### DOCUMENT SEGMENT ###

It sounds like you need the cable harness.



If you want to bypass the heater connect the input line to the heater directly to the lift pump. It may require additional hose and a bit of fiddleing around.
 
Guys thanks for the part numbers they should help me a bunch.



Illflem- I'm wondering about the cable harness. Is it the harness the creates a seal so that fuel doesn't leak and air doesn't enter? Or is it the element itself that is sealed? In other words if the harness is unpluged will the element leak (assuming there was no leak prior to unplugging)?



Also, where on the lift pump would the inlet line from the pre-filter/heater connect in the bypassing process? Sorry for all the questions it's just that this is my first diesel and I really don't know much about them. I really do appreciate the guidance. Thanks.
 
It's the seal that the wires go though that leaks and needs replacing. To bypass the filter just jump the two hoses to it together. Like I said it may take a little more hose to go back to where you can make an easy connection.

I have never bypassed the heater so can't tell you exactly what it involves but several folks here have talked about bypassing theirs and haven't complained of any difficulty.

### INFORMATION SHOWN ###

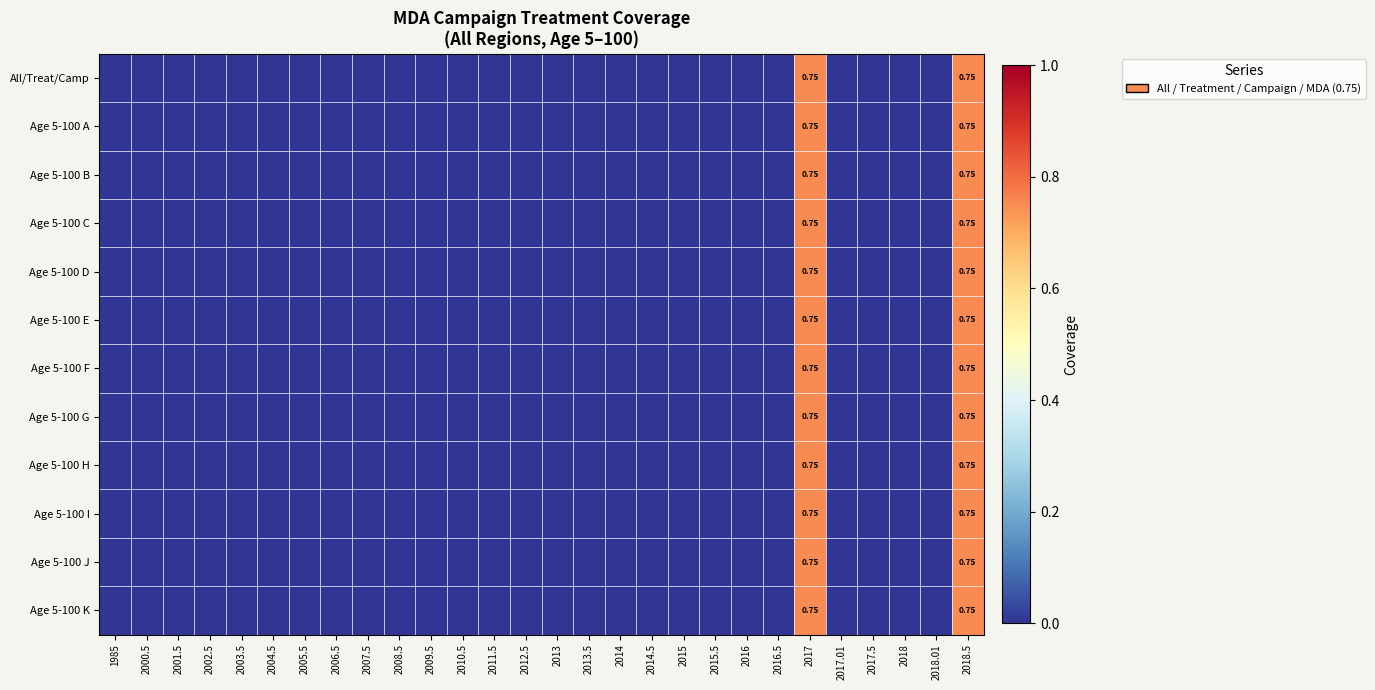

Is it true that All/Treat/Camp equals -0.4 at 2013?

False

###

- _WRITTEN TASK 1_: Write out the stretch of the fuel heater discussion from "If you want" through "me a bunch." word for word.
- _WRITTEN TASK 2_: According to the fuel heater discussion, which part is it that leaks and needs replacing?
The material after the discussion of the fuel heater comes from a separate source.

- _SOLUTION 1_:
If you want to bypass the heater connect the input line to the heater directly to the lift pump. It may require additional hose and a bit of fiddleing around.
 
Guys thanks for the part numbers they should help me a bunch.

- _SOLUTION 2_: The seal that the wires go through.